"Completo en mi carne lo que falta a la Pasión de Cristo en favor de su Cuerpo que es la Iglesia" (Col 1,24).
Ese versículo paulino ofrece perspectivas nuevas, inmensas, para todo sufrimiento y para toda enfermedad. Estos quedan incluidos en la Pasión de Cristo pero miran a un fin: en favor de su Cuerpo que es la Iglesia.
Todo sufrimiento, cuando se une al sufrimiento del Redentor y se acepta con paz y con amor, se convierte en una fuente de vida, un canal de gracia, para la redención de los hombres, para edificar la Iglesia, para distribuir, invisiblemente, la gracia del Espíritu Santo.
Diariamente hemos de ofrecer todo. En las Laudes las preces son preces "de consagración y santificación de la jornada", no de intercesión, y el mismo sentido tiene, para quienes no rezan la Liturgia de las Horas, el sincero ofrecimiento de obras cada mañana. Todo cuanto se hace a lo largo de la jornada, se ofrece a Dios para su gloria y el bien de las almas.

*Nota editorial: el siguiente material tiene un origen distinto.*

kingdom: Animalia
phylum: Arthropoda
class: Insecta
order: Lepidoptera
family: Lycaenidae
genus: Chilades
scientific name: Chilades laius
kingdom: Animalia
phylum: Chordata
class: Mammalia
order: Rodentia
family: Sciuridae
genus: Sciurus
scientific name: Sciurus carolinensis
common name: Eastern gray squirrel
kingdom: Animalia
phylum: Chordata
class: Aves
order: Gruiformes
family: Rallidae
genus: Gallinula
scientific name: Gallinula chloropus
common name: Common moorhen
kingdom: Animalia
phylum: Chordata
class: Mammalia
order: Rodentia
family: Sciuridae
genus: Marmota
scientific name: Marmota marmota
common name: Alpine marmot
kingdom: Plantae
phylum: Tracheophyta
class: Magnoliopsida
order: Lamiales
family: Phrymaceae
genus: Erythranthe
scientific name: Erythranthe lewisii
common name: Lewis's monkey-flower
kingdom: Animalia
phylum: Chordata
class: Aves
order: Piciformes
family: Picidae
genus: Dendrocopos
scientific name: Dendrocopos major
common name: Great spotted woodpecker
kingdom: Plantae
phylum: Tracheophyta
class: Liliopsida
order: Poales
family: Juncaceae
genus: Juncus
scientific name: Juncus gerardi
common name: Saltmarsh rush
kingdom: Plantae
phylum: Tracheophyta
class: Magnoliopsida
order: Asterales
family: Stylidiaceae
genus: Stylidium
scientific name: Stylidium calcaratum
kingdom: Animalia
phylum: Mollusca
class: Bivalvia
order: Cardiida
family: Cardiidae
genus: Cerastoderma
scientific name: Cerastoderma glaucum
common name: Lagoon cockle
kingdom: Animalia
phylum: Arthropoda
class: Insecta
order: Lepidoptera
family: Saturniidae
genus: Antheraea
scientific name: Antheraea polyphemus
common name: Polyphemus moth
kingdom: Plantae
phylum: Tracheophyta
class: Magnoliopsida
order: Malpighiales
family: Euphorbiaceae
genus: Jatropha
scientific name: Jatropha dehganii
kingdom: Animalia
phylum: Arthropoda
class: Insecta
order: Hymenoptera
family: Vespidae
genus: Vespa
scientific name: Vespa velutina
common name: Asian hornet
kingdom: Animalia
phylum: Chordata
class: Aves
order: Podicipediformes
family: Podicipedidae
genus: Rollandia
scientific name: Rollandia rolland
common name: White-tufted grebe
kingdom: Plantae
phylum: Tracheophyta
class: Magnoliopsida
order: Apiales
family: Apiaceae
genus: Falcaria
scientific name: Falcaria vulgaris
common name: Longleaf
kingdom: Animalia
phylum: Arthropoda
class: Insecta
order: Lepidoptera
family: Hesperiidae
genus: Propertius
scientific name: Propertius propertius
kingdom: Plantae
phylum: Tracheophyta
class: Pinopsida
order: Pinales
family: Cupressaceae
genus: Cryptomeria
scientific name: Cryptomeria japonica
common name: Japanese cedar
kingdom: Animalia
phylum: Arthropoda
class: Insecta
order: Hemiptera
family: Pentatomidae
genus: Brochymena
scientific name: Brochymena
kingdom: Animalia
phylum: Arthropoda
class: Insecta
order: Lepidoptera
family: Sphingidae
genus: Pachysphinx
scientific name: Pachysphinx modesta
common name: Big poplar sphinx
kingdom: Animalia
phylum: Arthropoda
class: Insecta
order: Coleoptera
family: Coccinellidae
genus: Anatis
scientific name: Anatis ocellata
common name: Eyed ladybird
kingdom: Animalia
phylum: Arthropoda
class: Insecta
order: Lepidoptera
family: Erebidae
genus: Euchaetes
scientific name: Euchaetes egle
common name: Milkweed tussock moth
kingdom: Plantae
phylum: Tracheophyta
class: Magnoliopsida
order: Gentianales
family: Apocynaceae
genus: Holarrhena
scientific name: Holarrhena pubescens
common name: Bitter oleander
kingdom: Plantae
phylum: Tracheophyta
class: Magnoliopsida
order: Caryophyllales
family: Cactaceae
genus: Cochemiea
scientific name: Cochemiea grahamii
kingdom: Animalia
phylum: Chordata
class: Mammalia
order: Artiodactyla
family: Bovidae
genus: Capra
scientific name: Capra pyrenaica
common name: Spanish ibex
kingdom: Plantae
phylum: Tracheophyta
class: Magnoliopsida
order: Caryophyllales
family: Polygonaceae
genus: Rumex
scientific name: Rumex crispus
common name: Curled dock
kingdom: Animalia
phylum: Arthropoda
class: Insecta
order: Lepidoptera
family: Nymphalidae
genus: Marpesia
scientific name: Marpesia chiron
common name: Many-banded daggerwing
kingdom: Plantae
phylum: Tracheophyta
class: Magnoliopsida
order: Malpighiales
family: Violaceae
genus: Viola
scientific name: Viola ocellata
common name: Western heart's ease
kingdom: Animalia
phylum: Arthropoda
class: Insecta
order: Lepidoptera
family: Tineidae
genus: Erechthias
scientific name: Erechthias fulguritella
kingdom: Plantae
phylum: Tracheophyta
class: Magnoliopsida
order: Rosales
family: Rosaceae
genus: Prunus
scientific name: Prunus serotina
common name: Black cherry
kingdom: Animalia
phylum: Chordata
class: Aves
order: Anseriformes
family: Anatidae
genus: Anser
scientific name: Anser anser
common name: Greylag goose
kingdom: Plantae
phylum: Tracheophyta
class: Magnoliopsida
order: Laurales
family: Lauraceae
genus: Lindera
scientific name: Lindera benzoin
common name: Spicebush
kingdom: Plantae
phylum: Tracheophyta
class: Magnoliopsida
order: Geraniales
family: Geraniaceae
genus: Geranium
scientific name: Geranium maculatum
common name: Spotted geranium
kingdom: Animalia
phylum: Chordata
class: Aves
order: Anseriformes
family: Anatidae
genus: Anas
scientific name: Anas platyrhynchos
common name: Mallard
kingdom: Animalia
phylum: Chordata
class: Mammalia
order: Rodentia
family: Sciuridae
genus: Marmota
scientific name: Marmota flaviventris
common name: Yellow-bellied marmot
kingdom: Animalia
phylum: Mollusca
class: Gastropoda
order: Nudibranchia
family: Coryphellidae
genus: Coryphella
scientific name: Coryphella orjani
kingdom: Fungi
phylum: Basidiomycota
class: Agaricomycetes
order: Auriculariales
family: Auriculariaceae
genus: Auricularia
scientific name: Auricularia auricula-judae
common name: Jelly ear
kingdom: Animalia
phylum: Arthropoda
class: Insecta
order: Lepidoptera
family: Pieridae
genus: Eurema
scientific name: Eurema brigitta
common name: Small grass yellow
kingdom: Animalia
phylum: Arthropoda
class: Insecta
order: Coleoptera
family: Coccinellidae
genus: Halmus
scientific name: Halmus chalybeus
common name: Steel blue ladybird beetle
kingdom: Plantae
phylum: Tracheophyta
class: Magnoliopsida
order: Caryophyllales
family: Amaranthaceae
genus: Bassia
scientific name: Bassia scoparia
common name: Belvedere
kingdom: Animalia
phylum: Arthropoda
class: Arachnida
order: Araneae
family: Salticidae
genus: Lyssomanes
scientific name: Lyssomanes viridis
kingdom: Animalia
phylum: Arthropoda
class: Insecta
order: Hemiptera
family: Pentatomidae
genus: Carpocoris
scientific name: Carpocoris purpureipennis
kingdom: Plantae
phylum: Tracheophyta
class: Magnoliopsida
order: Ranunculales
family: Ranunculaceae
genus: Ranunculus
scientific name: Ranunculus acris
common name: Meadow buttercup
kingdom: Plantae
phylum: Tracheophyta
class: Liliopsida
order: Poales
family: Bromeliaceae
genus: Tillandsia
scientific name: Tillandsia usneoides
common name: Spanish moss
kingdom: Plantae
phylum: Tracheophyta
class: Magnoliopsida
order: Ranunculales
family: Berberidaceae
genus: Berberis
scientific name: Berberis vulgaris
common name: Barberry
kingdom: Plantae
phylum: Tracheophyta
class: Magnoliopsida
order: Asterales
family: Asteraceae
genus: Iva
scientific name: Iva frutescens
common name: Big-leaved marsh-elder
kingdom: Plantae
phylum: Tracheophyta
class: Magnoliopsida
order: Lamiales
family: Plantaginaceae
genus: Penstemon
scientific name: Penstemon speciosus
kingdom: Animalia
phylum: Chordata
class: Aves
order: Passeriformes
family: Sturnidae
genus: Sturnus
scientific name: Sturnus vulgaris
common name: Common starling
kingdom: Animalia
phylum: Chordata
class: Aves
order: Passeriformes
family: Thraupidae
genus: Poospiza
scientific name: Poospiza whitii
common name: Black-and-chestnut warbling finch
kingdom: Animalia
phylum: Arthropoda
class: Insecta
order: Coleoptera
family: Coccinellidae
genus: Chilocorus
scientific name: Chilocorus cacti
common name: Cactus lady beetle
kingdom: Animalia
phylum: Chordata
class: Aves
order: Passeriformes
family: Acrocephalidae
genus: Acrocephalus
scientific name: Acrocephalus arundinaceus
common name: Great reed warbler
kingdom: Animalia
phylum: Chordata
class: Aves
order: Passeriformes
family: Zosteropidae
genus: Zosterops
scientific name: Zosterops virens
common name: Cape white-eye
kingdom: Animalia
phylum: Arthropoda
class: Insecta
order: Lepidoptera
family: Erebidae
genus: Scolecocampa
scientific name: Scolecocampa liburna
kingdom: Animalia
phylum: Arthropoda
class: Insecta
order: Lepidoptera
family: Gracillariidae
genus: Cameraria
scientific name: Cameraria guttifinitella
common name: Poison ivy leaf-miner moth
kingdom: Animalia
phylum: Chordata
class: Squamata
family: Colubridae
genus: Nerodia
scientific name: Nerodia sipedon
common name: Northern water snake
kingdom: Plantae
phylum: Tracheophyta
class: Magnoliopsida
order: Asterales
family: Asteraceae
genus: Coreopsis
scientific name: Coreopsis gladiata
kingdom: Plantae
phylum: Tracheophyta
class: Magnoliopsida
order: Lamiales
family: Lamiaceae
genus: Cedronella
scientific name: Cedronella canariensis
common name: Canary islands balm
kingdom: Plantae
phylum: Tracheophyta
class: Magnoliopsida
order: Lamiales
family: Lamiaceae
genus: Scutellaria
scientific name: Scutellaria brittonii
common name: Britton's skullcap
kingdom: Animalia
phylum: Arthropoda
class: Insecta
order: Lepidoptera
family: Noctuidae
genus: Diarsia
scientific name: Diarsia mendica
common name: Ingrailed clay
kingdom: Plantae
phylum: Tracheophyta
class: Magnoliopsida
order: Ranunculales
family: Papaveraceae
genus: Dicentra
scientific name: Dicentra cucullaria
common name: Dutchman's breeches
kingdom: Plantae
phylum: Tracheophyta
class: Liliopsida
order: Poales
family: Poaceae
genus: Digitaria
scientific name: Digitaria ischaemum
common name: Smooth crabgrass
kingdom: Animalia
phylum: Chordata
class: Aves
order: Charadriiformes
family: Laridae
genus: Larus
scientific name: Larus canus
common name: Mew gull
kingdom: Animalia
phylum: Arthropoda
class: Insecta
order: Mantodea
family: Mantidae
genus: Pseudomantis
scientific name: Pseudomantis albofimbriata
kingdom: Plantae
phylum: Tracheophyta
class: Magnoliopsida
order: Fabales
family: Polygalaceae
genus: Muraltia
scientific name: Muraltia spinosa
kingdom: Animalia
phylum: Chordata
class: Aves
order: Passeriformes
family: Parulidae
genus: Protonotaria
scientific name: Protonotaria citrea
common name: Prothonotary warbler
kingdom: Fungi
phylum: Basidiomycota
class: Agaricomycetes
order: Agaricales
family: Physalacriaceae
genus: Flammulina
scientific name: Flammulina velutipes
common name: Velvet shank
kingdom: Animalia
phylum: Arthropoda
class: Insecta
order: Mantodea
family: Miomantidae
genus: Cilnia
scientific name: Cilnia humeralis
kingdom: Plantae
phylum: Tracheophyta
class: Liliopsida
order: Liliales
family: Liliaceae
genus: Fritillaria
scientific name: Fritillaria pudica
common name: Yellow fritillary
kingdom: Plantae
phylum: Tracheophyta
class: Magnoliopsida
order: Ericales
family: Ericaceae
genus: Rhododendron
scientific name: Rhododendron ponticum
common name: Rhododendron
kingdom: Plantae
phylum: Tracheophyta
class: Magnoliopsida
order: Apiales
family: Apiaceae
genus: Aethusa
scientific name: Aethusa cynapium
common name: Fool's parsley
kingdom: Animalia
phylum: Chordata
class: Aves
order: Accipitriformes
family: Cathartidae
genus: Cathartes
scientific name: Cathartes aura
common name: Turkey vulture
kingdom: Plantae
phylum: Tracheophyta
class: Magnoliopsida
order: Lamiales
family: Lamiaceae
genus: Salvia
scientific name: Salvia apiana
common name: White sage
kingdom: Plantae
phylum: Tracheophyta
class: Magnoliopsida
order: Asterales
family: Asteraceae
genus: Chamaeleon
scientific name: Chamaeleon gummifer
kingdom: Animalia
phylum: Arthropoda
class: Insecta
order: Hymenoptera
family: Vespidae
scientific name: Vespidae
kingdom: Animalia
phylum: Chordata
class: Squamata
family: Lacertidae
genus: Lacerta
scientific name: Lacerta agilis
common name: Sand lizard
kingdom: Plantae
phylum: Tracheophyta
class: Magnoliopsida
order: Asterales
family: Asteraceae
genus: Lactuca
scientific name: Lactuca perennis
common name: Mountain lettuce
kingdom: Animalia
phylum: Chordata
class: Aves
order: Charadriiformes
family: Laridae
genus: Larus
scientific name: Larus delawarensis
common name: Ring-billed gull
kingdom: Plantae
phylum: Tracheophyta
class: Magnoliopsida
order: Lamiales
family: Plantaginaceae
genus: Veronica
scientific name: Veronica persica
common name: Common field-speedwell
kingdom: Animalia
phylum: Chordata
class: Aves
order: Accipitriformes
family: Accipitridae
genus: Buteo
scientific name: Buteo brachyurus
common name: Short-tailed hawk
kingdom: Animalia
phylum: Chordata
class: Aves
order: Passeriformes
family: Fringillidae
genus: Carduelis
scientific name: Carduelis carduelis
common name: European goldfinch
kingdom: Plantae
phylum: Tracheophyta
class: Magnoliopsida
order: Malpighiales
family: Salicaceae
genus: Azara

"Otro principio fundamental de la fe cristiana es la fecundidad del sufrimiento y, por tanto, la invitación, hecha a todos los que sufren, a unirse en la ofrenda redentora de Cristo. El sufrimiento se convierte así en ofrenda, en oblación: como aconteció y acontece en tantas almas santas. Especialmente los que se hallan oprimidos por sufrimientos morales, que pudieran parecer absurdos, encuentran en los sufrimientos morales de Jesús el sentido de sus pruebas, y entran con Él en Getsemaní. En Él encuentran la fuerza para aceptar el dolor con santo abandono y confiada obediencia a la voluntad del Padre. Y sienten que brota en su corazón la oración de Getsemaní: "No sea lo que yo quiero, sino lo que quieras tú" (Mc 14,36). Se identifican místicamente con el deseo de Jesús en el momento de su detención: "La copa que me ha dado el Padre, no la voy a beber?" (Jn 18,11). En Cristo encuentran también el valor para ofrecer sus dolores por la salvación de todos los hombres, pues ven en la ofrenda del Calvario la fecundidad misteriosa de todo sacrificio, según el principio enunciado por Jesús: "En verdad, en verdad os digo: si el grano de trigo no cae en tierra y muere, queda él solo; pero si muere, da mucho fruto" (Jn 12,24)" (Juan Pablo II, Audiencia general, 27-abril-1994).
Quienes sufren y se ofrecen, quienes están enfermos y ofrecen sus dolores, ocupan un lugar especialísimo en la Iglesia, dentro de su Corazón, en su propio Misterio de la Comunión de los santos. Sólo hay que evangelizar este sufrimiento y acompañarlos para que, descubriendo su valor salvífico, lo ofrezcan cada día al Señor.
"En la perspectiva de la fe, la enfermedad asume una nobleza superior y manifiesta una eficacia particular como ayuda al ministerio apostólico. En este sentido, la Iglesia no duda en declarar que tiene necesidad de los enfermos y de su oblación al Señor para obtener gracias más abundantes para la humanidad entera. Si a la luz del Evangelio la enfermedad puede ser un tiempo de gracia, un tiempo en que el amor divino penetra más profundamente en los que sufren, no cabe duda de que, con su ofrenda, los enfermos se santifican y contribuyen a la santificación de los demás" (Juan Pablo II, Audiencia general, 15-junio-1994).
Se trata, así pues, de que toda Cruz es fecunda cuando es redimida y vivida con amor.